The pool enables and manages collaboration between agents:

  • Discovery: Agents can find and interact with other pool members
  • Dependencies: Type-safe sharing of dependencies between agents
  • Team Support: Creation and management of agent teams
  • Message Routing: Flexible routing of messages between agents
async with AgentPool[AppConfig](manifest_path) as pool:
    # Create a team of agents
    team = pool.create_team(["analyzer", "planner"])

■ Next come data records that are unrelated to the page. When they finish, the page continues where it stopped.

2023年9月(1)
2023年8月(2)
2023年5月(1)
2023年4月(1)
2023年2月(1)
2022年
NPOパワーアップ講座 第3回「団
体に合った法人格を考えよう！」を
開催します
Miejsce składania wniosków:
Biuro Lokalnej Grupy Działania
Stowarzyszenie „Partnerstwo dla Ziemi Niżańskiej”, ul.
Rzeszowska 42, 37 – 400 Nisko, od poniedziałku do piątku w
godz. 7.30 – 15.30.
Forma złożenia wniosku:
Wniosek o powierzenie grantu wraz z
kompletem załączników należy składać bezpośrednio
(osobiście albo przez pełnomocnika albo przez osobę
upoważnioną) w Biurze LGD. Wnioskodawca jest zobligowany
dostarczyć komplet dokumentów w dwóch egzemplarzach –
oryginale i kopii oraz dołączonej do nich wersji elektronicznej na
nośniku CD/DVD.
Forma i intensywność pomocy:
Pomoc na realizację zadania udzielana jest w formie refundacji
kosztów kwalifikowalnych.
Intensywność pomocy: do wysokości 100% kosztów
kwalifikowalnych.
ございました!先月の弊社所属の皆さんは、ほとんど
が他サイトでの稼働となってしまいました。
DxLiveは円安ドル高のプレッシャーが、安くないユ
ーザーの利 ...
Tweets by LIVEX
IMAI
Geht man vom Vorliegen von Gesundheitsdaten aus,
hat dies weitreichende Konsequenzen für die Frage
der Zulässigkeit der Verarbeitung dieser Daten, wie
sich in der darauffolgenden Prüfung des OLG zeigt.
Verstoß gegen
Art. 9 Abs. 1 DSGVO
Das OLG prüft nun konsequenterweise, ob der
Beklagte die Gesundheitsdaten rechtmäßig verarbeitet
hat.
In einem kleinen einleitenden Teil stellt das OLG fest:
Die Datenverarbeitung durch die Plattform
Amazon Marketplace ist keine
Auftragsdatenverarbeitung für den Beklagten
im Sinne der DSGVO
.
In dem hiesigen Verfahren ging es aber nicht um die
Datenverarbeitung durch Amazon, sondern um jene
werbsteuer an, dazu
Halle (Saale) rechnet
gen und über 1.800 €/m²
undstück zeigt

    # Set up message routing
    analyzer = pool.get_agent("analyzer")
    planner = pool.get_agent("planner")

    # Forward analyzer results to planner
    analyzer >> planner

    # Or using the team
    await team.run_sequential("Process this task...")

Resource Sharing & Monitoring

The pool provides shared resources and monitoring capabilities:

  • Shared Storage: Common storage configuration for all agents
  • Dependency Injection: Pool-level dependencies available to all agents
  • Central Monitoring: pool_talk provides a unified view of all pool communication
# Monitor all pool messages
@pool.pool_talk.message_received.connect
def on_pool_message(message: ChatMessage):
    print(f"[{message.role}] {message.name}: {message.content}")

# Share dependencies
async with AgentPool[AppConfig](
    manifest_path,
    shared_deps=app_config
) as pool:
    # All agents have access to app_config
    agent = pool.get_agent("analyzer")
    assert agent.context.data == app_config

    # Monitor execution
    result = await agent.run("Analyze this...")
    # Messages appear in pool_talk

Adding Agents to a Pool

The pool provides several ways to access and create agents, with a focus on type safety and dependency management.

Getting Agents from Registry

The primary way to get agents is via the get_agent() method, which retrieves agents defined in the manifest:

async with AgentPool[AppConfig](manifest_path) as pool:
    # Basic agent retrieval
    agent = pool.get_agent("analyzer")

    # With return type for structured output
    analyzer = pool.get_agent(
        "analyzer",
        return_type=AnalysisResult
    )

    # With custom dependencies
    agent = pool.get_agent(
        "analyzer",
        deps=custom_config
    )

Type Safety Best Practice

For best type safety, retrieve each agent by name only once and store the reference. Avoid getting the same agent multiple times with different dependencies or return types, as this can lead to inconsistent typing.

# ✅ Good: Get once and reuse
analyzer = pool.get_agent("analyzer")
await analyzer.run("First task")
await analyzer.run("Second task")

# ❌ Avoid: Getting multiple times
await pool.get_agent("analyzer").run("First task")
await pool.get_agent("analyzer").run("Second task")

Adding New Agents

The add_agent() method creates new agents dynamically:

# Basic agent creation
agent = await pool.add_agent(
    "dynamic_agent",
    model="openai:gpt-4",
    system_prompt="You are a helpful assistant.",
)

# Structured agent with return type
planner = await pool.add_agent(
    "planner",
    result_type=PlanResult,
    model="openai:gpt-4",
    system_prompt="You create execution plans.",
)

# With specific provider
researcher = await pool.add_agent(
    "researcher",
    provider="human",  # or "pydantic_ai", "litellm"
    system_prompt="You research topics thoroughly.",
)

Cloning Agents

clone_agent() creates copies of existing agents with possible modifications:

# Basic clone
clone = await pool.clone_agent(
    "analyzer",
    new_name="analyzer_2"
)

# Clone with model override
gpt3_clone = await pool.clone_agent("analyzer")

Creating Teams

The pool can also create teams from its registered agents:

# Create team from agent names
team = pool.create_team(["analyzer", "planner", "executor"])

# With shared prompt
team = pool.create_team(
    ["researcher", "writer"],
    shared_prompt="Focus on technical accuracy."
)

The team creation is covered in detail in the Teams chapter.